CUDA 9 Features Revealed: Volta, Cooperative Groups and More

Hello.
Currently, I'm
having problems with cuBlas, this library works with matrices of type
column-major, most of my programs are defined in matrix of type
row-major. CuBlas would be much friendlier, if I could take the data directly in both ways, and work internally in the most convenient way.
Thank you so much

The cuBLAS API allows you to specify a transpose of your matrices. In many cases, this is handled inside the computational kernels without additional copies, so it is efficient. See the documentation for cublasOperation_t: http://docs.nvidia.com/cuda...

When can we expect a (RC) release? It's been over a month! Can't wait to try the new features.

Do cooperative groups allow synchronization across multiple SMs?

I believe __syncthreads only works within a single SM. I was wondering if this limitation is lifted with cooperative groups.
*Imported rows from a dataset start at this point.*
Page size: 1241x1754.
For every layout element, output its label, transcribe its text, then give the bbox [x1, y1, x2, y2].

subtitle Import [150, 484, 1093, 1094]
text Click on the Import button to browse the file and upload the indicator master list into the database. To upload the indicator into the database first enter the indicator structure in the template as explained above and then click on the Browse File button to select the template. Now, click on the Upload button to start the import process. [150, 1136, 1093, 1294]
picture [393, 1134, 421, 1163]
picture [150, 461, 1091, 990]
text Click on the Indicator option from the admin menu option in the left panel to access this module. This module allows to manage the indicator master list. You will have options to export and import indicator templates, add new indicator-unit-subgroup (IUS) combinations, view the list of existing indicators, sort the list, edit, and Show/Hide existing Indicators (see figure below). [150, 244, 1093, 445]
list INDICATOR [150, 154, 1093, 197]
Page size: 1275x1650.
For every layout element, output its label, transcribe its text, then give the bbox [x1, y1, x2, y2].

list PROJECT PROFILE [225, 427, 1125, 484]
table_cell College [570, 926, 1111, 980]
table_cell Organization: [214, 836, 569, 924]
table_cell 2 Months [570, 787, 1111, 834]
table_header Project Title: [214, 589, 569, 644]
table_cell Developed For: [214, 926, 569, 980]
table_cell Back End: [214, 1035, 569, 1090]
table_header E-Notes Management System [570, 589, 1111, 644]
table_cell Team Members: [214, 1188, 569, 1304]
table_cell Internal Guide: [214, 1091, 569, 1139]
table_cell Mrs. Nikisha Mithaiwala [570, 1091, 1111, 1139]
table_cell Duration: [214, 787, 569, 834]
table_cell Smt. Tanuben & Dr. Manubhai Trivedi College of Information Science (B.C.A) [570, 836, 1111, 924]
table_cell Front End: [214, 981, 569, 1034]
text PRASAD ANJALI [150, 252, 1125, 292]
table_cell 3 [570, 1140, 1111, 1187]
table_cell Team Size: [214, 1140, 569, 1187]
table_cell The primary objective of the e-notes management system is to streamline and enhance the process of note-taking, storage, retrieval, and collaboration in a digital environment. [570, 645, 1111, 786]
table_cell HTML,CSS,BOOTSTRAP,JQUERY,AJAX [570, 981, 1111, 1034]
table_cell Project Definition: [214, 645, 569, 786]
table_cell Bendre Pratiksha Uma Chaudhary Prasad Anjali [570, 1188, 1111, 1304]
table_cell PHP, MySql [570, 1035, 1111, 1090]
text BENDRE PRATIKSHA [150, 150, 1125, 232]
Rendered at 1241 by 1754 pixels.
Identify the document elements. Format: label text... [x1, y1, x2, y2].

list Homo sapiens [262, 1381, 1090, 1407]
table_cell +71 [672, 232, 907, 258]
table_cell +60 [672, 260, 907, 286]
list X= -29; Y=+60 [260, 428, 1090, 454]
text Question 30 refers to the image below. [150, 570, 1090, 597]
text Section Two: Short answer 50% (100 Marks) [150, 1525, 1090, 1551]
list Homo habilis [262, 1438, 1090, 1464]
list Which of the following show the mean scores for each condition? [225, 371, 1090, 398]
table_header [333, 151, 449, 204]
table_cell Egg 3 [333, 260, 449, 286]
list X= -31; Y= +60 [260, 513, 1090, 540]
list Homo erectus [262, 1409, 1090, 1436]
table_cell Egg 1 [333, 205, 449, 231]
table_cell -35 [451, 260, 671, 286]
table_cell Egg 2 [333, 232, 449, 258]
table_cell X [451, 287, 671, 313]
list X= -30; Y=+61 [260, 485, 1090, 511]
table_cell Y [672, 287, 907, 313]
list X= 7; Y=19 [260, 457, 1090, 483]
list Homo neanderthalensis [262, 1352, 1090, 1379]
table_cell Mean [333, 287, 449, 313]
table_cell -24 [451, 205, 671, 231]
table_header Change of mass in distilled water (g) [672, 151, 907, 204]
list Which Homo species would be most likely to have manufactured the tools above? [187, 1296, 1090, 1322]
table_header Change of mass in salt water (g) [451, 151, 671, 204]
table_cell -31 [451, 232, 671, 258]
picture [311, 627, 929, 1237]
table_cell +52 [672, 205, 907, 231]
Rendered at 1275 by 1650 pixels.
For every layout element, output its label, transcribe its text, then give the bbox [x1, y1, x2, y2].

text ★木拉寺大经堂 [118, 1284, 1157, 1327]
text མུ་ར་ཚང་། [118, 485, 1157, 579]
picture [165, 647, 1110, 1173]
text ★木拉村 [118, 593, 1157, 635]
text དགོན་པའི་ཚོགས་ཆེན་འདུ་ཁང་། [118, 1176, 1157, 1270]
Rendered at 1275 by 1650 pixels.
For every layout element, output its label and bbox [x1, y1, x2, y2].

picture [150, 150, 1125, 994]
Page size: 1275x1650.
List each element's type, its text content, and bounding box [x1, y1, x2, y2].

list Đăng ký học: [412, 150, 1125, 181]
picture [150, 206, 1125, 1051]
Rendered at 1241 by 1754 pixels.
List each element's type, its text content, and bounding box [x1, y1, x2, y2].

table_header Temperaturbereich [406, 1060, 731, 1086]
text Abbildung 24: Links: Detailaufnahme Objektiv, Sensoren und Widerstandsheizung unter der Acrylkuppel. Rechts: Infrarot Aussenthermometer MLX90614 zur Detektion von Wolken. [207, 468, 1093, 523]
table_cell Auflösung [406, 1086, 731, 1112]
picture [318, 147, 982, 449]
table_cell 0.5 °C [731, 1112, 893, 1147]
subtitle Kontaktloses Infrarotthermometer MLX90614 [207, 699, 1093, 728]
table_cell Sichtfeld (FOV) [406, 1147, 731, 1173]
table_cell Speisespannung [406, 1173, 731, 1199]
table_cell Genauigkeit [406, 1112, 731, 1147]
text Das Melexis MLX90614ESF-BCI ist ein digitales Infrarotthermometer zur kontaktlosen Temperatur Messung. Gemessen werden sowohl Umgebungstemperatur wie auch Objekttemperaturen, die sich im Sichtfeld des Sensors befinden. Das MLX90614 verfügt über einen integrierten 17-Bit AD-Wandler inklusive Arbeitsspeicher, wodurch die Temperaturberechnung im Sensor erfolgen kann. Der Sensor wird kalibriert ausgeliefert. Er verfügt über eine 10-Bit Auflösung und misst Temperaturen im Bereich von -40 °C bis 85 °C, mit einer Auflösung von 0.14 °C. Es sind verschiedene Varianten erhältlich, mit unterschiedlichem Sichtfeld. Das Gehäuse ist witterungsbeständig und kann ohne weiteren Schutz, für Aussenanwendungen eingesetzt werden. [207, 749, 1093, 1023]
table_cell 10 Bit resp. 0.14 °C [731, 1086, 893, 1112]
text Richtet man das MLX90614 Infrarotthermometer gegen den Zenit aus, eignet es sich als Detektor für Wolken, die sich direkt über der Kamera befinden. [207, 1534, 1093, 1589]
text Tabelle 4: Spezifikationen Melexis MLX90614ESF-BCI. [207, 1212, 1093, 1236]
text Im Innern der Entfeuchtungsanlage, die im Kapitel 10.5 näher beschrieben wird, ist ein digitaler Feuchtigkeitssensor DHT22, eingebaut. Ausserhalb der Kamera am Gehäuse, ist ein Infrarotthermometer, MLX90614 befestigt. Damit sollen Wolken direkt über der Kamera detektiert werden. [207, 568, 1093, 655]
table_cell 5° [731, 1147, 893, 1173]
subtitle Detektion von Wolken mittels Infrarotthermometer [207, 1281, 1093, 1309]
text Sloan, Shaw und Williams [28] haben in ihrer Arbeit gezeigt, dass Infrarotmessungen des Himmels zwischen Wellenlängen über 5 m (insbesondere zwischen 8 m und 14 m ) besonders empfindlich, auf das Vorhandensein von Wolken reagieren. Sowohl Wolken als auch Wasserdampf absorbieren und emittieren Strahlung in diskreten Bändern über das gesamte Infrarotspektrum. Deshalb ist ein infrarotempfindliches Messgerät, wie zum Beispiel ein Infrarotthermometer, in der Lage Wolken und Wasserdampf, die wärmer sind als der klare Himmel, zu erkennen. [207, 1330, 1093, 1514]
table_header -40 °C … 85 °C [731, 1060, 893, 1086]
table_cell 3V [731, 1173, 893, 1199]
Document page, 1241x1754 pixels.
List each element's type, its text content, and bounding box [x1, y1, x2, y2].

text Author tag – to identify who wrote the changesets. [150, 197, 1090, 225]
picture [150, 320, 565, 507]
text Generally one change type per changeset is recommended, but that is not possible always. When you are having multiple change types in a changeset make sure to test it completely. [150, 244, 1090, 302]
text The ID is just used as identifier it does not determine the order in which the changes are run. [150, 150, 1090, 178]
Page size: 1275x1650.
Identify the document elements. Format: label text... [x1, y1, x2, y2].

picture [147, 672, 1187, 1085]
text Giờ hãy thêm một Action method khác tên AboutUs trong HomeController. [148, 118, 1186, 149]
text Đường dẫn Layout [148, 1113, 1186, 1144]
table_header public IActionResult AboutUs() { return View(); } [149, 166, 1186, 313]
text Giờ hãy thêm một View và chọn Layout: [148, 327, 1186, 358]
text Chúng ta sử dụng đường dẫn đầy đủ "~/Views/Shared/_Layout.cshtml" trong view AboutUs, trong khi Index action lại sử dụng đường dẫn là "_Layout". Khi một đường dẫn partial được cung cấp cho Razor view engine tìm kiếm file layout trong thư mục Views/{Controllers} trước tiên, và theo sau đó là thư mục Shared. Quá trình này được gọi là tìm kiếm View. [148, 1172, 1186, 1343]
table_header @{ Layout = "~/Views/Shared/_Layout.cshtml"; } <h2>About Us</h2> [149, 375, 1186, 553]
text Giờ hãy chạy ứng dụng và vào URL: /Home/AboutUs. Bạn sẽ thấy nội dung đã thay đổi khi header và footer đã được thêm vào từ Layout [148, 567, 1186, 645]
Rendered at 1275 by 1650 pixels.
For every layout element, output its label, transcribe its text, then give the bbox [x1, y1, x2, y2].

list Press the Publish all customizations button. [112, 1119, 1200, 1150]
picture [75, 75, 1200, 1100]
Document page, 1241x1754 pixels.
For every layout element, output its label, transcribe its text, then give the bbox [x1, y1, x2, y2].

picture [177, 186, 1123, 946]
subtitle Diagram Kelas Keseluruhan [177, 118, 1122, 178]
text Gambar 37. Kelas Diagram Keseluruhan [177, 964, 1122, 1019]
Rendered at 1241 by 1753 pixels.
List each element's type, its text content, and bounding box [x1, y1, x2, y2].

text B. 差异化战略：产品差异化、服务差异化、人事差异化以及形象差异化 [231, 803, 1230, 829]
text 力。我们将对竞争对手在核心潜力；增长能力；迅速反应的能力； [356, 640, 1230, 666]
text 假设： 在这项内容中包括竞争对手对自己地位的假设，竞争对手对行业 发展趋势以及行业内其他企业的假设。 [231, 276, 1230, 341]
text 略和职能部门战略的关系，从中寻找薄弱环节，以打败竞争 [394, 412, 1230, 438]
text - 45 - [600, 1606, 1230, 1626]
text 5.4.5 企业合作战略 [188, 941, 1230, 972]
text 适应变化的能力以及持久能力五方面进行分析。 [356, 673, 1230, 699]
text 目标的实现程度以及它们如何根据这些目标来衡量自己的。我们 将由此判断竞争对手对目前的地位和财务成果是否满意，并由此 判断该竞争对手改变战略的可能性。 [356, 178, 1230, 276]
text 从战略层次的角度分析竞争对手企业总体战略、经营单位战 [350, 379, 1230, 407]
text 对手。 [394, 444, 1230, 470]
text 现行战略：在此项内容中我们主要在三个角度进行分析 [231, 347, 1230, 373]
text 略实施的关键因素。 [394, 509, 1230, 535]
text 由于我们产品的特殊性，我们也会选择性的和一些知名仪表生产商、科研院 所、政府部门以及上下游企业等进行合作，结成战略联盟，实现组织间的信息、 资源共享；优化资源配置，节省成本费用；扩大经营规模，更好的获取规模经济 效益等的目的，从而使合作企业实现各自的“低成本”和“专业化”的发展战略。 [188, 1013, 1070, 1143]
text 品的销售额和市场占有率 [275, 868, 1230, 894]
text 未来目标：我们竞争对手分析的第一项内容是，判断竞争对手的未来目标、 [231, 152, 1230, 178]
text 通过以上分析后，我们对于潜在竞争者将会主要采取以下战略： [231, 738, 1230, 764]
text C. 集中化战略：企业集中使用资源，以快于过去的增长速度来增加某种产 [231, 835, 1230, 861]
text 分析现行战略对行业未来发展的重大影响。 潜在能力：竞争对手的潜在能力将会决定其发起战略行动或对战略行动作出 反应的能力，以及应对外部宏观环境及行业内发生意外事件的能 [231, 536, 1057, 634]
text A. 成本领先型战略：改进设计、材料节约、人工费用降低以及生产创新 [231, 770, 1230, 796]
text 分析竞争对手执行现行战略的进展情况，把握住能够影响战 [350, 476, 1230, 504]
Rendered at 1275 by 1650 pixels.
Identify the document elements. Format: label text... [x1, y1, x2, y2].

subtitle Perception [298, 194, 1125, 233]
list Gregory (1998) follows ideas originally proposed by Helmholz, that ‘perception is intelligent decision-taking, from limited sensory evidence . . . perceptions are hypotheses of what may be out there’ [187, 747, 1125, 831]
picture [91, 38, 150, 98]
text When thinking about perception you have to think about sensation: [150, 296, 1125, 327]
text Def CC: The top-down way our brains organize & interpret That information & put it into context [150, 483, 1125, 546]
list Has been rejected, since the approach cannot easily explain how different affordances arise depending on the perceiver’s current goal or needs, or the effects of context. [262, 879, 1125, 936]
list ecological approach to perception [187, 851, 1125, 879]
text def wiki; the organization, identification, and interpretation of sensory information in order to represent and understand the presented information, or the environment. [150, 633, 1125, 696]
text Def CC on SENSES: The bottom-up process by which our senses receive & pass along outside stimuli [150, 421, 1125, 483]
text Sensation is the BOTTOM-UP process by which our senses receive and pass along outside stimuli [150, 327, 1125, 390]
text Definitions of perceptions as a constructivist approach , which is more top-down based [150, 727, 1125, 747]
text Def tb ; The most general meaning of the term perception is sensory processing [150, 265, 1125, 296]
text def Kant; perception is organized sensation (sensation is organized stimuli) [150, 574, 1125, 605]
Yes, the example in the post shows how you will be able to call this_grid() to get a group referring to all threads running on the GPU (on all SMs). This can then be synchronized as shown. This functionality requires Pascal or later GPUs. In CUDA 9 you will be limited to only synchronizing ALL threads, not a subset of thread blocks. Hopefully we can generalize that and make it more flexible in a future release.

Thanks, that looks like what I was looking for. Previously we had to resort to tricks like the lock-free global spinlocks ( http://eprints.cs.vt.edu/ar... ) - hopefully this new technique will be efficient

The link to your talk in GPU Tech on demand is not working, could you fix it , please?

Great article! Thanks Mark!

You can find it here: http://on-demand-gtc.gputec...

Direct link: http://on-demand.gputechcon...

Fixed. Thanks.

Release again ancient Keppler GTX780 in 6 and 8GB GDDR5 in 100$ - make a market-aggresive ( under production costs - like Sony "patented" consoles ) good-quality product in low price. It should be competitive to better products from AMD in range of lower prices. Make a fusion in CUDA with AMD - it is better suitable than OpenCL in my personal opinion. GTX 1030 price is too high ( GT 730 4GB has better quality/price coeff. ). Is not it more profitable to make a LOT easier to produce older technology, than raw recalculation of new products line? Post Scriptum it is my personal opinion - I am not an expert, it should more conservative to ask an economical specialist.

It already exists it is called autocoding, automatic coding I don't remember..I think "DeepCoder" from Microsoft...

question 2 is back, thanks SO MUCH to AMD that is kicking nvidia politic in the ass. so now, titan new driver is "magically" providing "some" (no precision" features of the quadro drivers. viva competition!

http://www.nvidia.com/downl...
https://www.reddit.com/r/nv...

what's next :
- provide a drivers that support 100% virtualization
- add full 10bit support
- enable to switch from "gaming" driver to "pro", without even rebooting
- create a REAL distinction between titan and quadro

question 2 is back, thanks SO MUCH to AMD that is kicking nvidia politic
in the ass. so now, titan new driver is "magically" providing "some"
(no precision) features of the quadro drivers. viva competition!

http://www.nvidia.com/downl...

https://www.reddit.com/r/nv...

what's next :
- provide a drivers that support 100% virtualization
- add full 10bit support
- enable to switch from "gaming" driver to "pro", without even rebooting
- create a REAL distinction between titan and quadro

I tested CUDA 9 over 8 today and got expected speedup due to better FFT performance but also got speedup of code that serially executes groups of CUDA kernels and I do not quite understand why it is faster when the individual groups of kernels (so-called modules) are only marginally faster on CUDA 9, the only exception is the already mentioned group of CUDA kernels that uses FFTs, which is around 19% faster. Any thoughts?

What sort of speedup are you getting? Looking forward to getting our ocean FFTs upgraded..

20% approx.

May I refer you to "A very comprehensive and precise spec"
http://www.commitstrip.com/...

What about Cooperative Groups?
They are quite useful in some applications.

How it is possible to synchronize ALL threads in situations when total grid size larger than maximum number of real threads? In this way, CUDA need to save contexts of local variables of all real threads, run code for other grid parts till g.sync() by real threads, and then return to saved contexts of first grid parts to run code after g.sync(). So how and where contexts of real threads are saved?